When evaluating the radiation risk, say in the context of a patient considering a PAE versus a HoLEP or a TURP, it is in my view, fair to balance the radiation risk of PAE against the risk of a stoke or pulmonary embolism during HoLEP or TURP, as given by BAUS (April 2017) said to be between 1/50 and 1/250.
It only remains to add that that this Editorial by Dr Chin is a commendable, excellent and very helpful addition to the literature/discussion on PAE.

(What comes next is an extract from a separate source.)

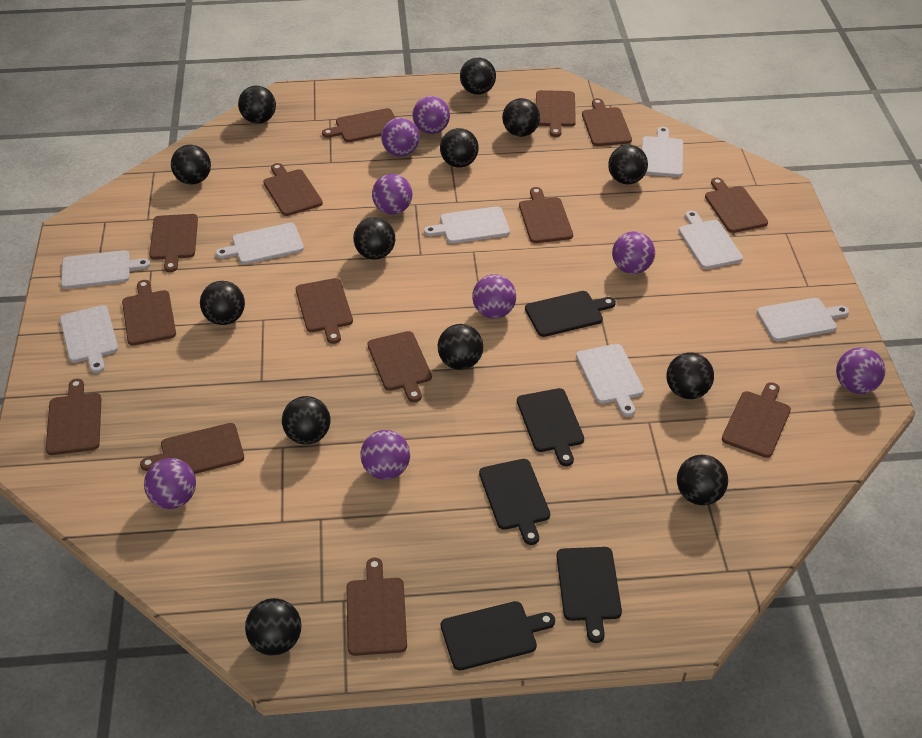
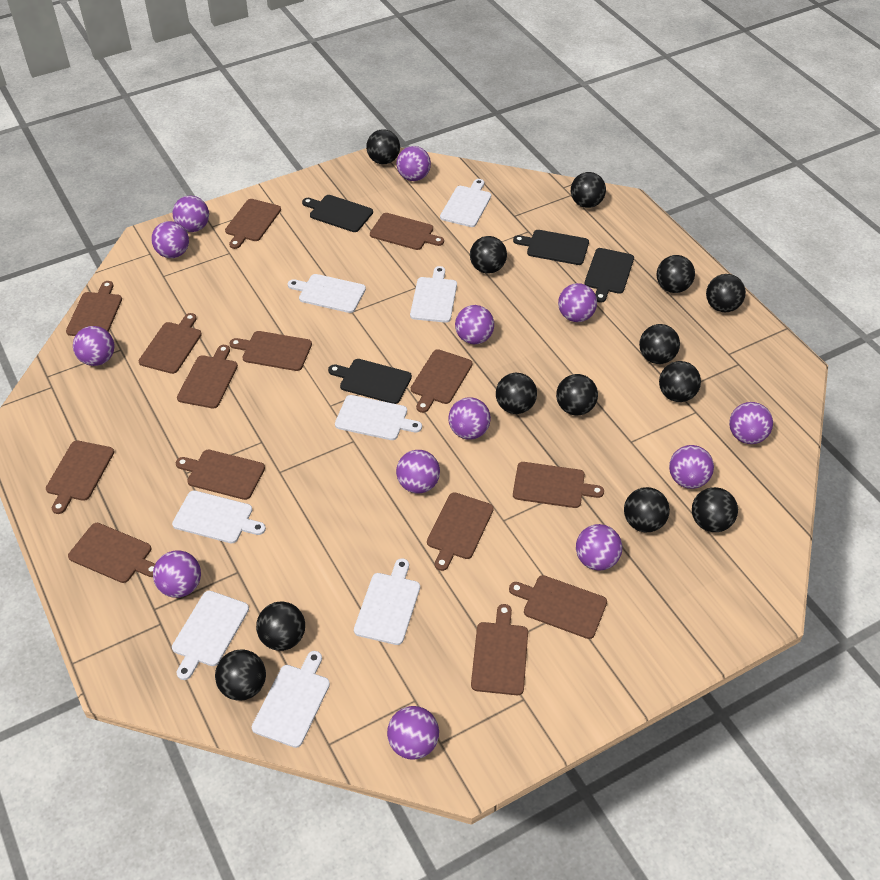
black cutting board: [441,601,555,671] [479,459,550,545] [517,388,584,466] [525,291,616,337] [556,547,622,643] = 5 -> [302,195,373,232] [328,359,412,404] [513,230,589,265] [585,248,634,303] = 4
purple ball: [144,458,196,509] [360,430,410,480] [372,174,412,214] [381,118,419,157] [413,96,450,134] [472,274,516,319] [612,231,655,274] [836,347,885,394] = 8 -> [73,326,115,366] [151,221,189,258] [153,550,201,598] [173,196,209,232] [387,706,439,760] [396,450,440,493] [397,146,431,181] [448,397,491,440] [455,305,494,344] [558,283,597,322] [576,524,622,571] [669,445,714,489] [729,402,773,444] = 13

I have had a PAE performed recently and, so far, after 5 weeks, it has not gone well. I went into acute urinary retention within 48 hours and have been catheterized since then. I’ve been frantically researching literature to try and get a handle on it. The radiation risk had not occurred to me until today, so I don’t know what my personal exposure was. I am now awaiting a follow-up TURP procedure ASAP and my long-time urologist is a bit pissed at me for not doing it in the first place – as am I.
Needless to say, when I read “with 18% of patients who underwent EVAR succumbing to cancer” I totally freaked out. So, I went to look at the referenced study (Markar SR, Vidal-Diez A, Sounderajah V et al.) and saw that the results are expressed as a “hazard risk” (HR).
HR for abdominal cancer, according to the study was calculated at 1.14 indicating a 14% higher risk in the EVAR group. To put it another way, for every 100 patients in the AAA repair (control) group who succumbed to abdominal cancer, their were 114 patients in the EVAR group who succumbed. The HR range was 1.03 – 1.27.
Another way of looking at it: While 18% of EVAR patients succumbed to cancer during the 7-year follow-up period, 15.8% of the AAA-repair did so as well. Looking at it that way, it is a bit less alarming; in retrospect, however, I would not elect to undergo PAE again.